DDB Worldwide’s chief creative officer has stressed that agencies must earn the right to help brands sculpt culture by driving compelling stories now more than ever.
Ari Weiss, who joined the Omnicom shop in 2016 after years at BBH, spoke about the future of creativity with Campaign US Editor Lindsay Stein at Advertising Week in New York City on Monday.
"Have something great to say, and say it in a great way," said Weiss. "What we do is not rocket science. It’s hard to make it interesting and it’s hard to be an uninvited guest and turn into an invited guest. How can we find really interesting things to say about our brands and tell it in very interesting ways?"
It’s the ethos he took to DDB as part of his mission to resurrect the agency with CEO Wendy Clark.
After months of laying dormant, the sleeping giant has awoken and has recently taken home a string of awards including 16 Cannes Lions in June.

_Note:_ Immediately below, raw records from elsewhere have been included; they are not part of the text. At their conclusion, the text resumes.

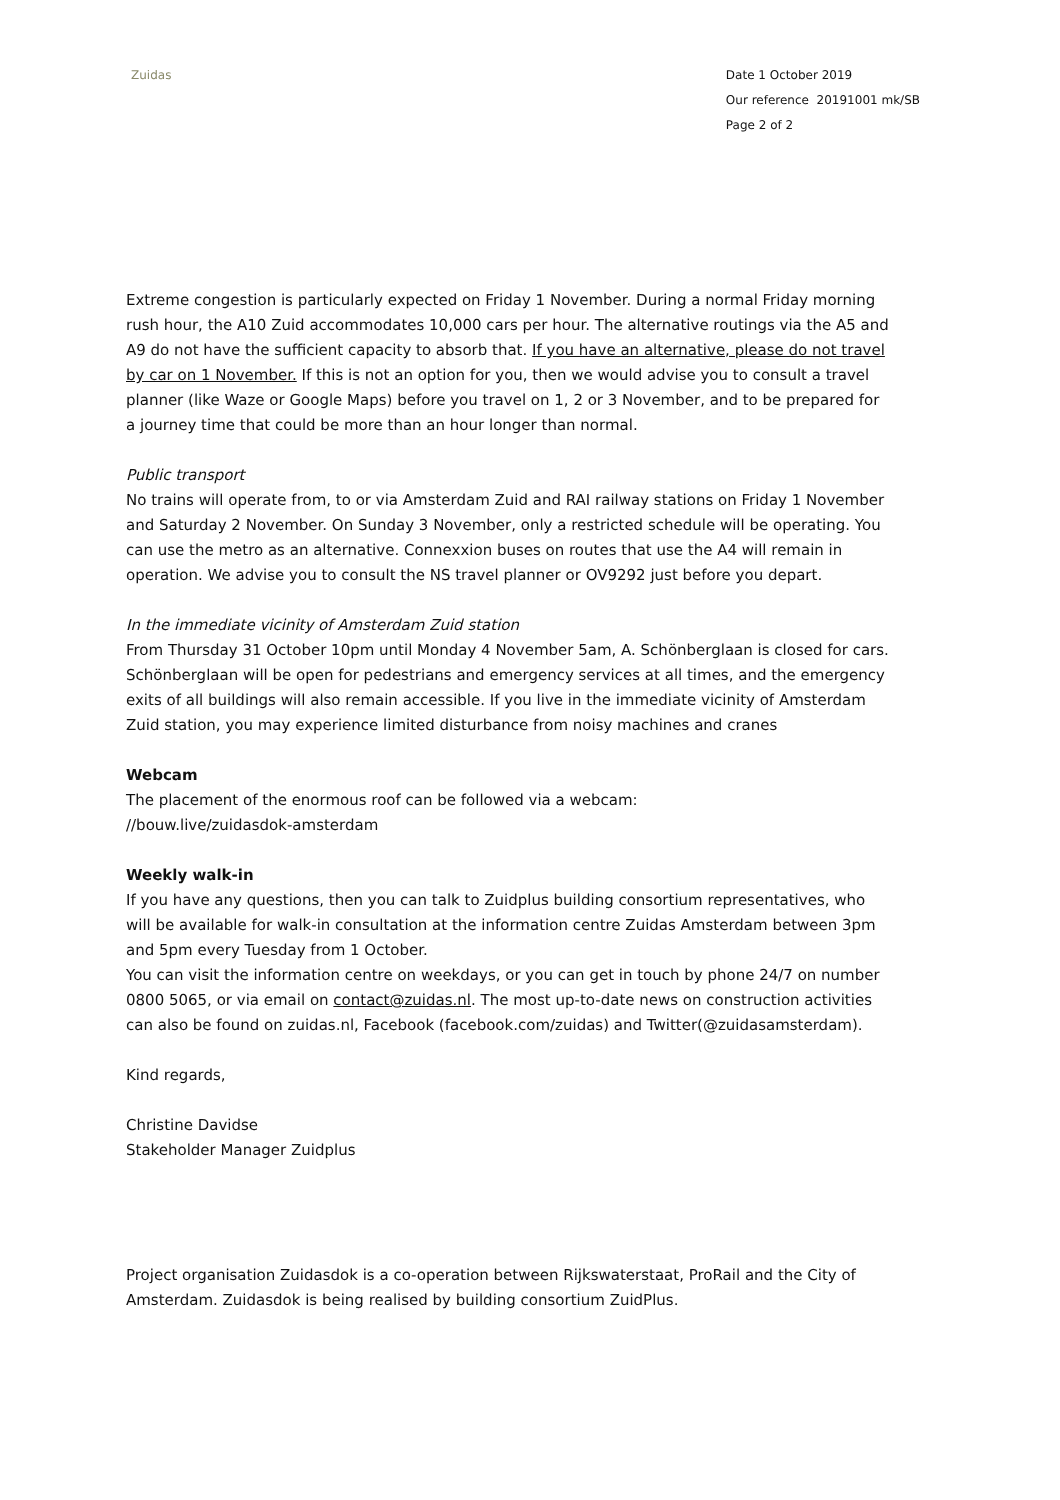Zuidas Date 1 October 2019
Our reference 20191001 mk/SB
Page 2 of 2
Extreme congestion is particularly expected on Friday 1 November. During a normal Friday morning rush hour, the A10 Zuid accommodates 10,000 cars per hour. The alternative routings via the A5 and A9 do not have the sufficient capacity to absorb that. If you have an alternative, please do not travel by car on 1 November. If this is not an option for you, then we would advise you to consult a travel planner (like Waze or Google Maps) before you travel on 1, 2 or 3 November, and to be prepared for a journey time that could be more than an hour longer than normal.
Public transport
No trains will operate from, to or via Amsterdam Zuid and RAI railway stations on Friday 1 November and Saturday 2 November. On Sunday 3 November, only a restricted schedule will be operating. You can use the metro as an alternative. Connexxion buses on routes that use the A4 will remain in operation. We advise you to consult the NS travel planner or OV9292 just before you depart.
In the immediate vicinity of Amsterdam Zuid station
From Thursday 31 October 10pm until Monday 4 November 5am, A. Schönberglaan is closed for cars. Schönberglaan will be open for pedestrians and emergency services at all times, and the emergency exits of all buildings will also remain accessible. If you live in the immediate vicinity of Amsterdam Zuid station, you may experience limited disturbance from noisy machines and cranes
Webcam
The placement of the enormous roof can be followed via a webcam:
//bouw.live/zuidasdok-amsterdam
Weekly walk-in
If you have any questions, then you can talk to Zuidplus building consortium representatives, who will be available for walk-in consultation at the information centre Zuidas Amsterdam between 3pm and 5pm every Tuesday from 1 October.
You can visit the information centre on weekdays, or you can get in touch by phone 24/7 on number 0800 5065, or via email on contact@zuidas.nl. The most up-to-date news on construction activities can also be found on zuidas.nl, Facebook (facebook.com/zuidas) and Twitter(@zuidasamsterdam).
Kind regards,
Christine Davidse
Stakeholder Manager Zuidplus
Project organisation Zuidasdok is a co-operation between Rijkswaterstaat, ProRail and the City of Amsterdam. Zuidasdok is being realised by building consortium ZuidPlus.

"Where we’re at right now in modern marketing is everything is fragmented," he continued. "There’s a million ways to land your story, and depending who you’re speaking to, there’s totally different consumption behaviors. So how do you know who you’re talking to? How do you know who wants to consume your stories? And how do you bring that story into the world so they seek it out?
"We used to be able to buy exposure — we still can — but clients want that earned reach more and more. They want to become a part of culture and be invited into that culture and be a trending topic on twitter. How do we do that? We have to earn that right — we have to be compelling."
Weiss bemoaned brands’ eagerness to jump on the latest technology for the sake of jumping on the latest technology. He said that too often clients will use it in lieu of a creative idea and risk failure of brand story building when the technology shelf life expires.
Technology should be used as a pallet for which stories can be told on, not the immediate solution to a campaign, he said.
Asked to name the biggest change storytelling has seen over the past several years, he said the narrative has extended.
Weiss added: "It’s finding that simple idea and doing it in a way that will really get noticed.
"Ultimately, as a creative, you’re always at your best when you’re a bit uncomfortable, because you have to find solutions to problems you don’t have the short cuts to."